# Source document start

Support Questions

Find answers, ask questions, and share your expertise

zookeeper server + Unable to load database on disk

avatar

We have kafka cluster with 3 nodes , each kafka include zookeeper server and schema registry

 

We get the following error on one of the zookeeper server

 

[2019-11-12 07:44:20,719] ERROR Unable to load database on disk (org.apache.zookeeper.server.quorum.QuorumPeer)
java.io.IOException: Unreasonable length = 198238896
at org.apache.jute.BinaryInputArchive.checkLength(BinaryInputArchive.java:127)
at org.apache.jute.BinaryInputArchive.readBuffer(BinaryInputArchive.java:92)
at org.apache.zookeeper.server.persistence.Util.readTxnBytes(Util.java:233)
at org.apache.zookeeper.server.persistence.FileTxnLog$FileTxnIterator.next(FileTxnLog.java:629)

# Source document end
# Extracted data start

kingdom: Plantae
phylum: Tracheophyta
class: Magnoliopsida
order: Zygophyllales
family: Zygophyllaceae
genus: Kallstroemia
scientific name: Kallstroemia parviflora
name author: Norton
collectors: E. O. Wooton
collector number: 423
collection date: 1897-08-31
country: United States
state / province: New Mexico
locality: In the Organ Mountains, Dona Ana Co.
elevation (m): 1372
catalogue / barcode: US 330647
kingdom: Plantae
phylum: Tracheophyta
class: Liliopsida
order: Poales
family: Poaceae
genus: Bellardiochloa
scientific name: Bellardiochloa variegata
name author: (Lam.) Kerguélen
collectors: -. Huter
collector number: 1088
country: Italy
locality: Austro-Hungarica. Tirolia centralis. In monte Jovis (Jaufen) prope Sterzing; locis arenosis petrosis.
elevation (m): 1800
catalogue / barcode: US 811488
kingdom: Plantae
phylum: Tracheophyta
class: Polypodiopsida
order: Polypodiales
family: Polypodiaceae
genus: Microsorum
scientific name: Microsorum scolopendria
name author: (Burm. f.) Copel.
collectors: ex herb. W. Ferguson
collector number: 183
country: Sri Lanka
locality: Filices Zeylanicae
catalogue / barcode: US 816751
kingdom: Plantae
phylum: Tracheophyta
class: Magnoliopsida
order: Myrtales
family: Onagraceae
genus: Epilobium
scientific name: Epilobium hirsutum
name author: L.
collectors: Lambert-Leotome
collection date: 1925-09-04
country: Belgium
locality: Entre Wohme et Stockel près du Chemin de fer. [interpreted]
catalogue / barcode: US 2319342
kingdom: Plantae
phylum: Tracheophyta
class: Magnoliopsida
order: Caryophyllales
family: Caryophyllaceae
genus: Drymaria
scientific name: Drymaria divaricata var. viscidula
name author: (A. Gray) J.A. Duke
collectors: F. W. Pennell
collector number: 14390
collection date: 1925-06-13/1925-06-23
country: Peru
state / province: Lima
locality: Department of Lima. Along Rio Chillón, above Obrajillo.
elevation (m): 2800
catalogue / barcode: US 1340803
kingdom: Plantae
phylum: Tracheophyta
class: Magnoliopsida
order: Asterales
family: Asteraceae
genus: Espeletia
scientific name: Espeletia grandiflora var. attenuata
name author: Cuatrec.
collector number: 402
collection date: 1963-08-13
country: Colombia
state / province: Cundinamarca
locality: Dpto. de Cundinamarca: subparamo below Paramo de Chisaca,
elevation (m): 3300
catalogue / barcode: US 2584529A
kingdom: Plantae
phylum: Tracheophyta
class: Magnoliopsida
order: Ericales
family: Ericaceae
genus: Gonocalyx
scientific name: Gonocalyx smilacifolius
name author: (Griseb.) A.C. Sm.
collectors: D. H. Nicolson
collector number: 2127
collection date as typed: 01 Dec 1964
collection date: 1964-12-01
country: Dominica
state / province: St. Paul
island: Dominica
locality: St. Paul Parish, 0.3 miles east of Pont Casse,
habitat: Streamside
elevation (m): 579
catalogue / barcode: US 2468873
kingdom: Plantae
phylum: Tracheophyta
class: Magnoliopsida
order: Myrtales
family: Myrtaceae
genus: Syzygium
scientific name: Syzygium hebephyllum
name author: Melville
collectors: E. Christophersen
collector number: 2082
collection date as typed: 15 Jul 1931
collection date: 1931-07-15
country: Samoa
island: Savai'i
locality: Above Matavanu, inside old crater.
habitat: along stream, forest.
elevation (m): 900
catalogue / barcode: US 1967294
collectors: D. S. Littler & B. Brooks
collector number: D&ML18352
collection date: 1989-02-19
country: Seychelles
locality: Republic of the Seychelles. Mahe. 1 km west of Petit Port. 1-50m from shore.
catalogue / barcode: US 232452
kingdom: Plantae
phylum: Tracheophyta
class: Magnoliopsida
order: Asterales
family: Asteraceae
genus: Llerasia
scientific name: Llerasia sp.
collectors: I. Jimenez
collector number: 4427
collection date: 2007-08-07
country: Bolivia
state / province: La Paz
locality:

# Extracted data end

• _Given instruction A_:
Can you print everything from "We get the following" down to "on disk (org.apache.zookeeper.server.quorum.QuorumPeer)" in the ZooKeeper forum post, word for word?
• _Given instruction B_:
Could you turn the paragraph in the ZooKeeper forum post that begins "We have kafka cluster with 3 nodes" into a short bulleted list?

• _Output A_:
We get the following error on one of the zookeeper server

 

[2019-11-12 07:44:20,719] ERROR Unable to load database on disk (org.apache.zookeeper.server.quorum.QuorumPeer)

• _Output B_:
- Kafka cluster with 3 nodes
- Each node runs a ZooKeeper server
- Each node also runs a schema registry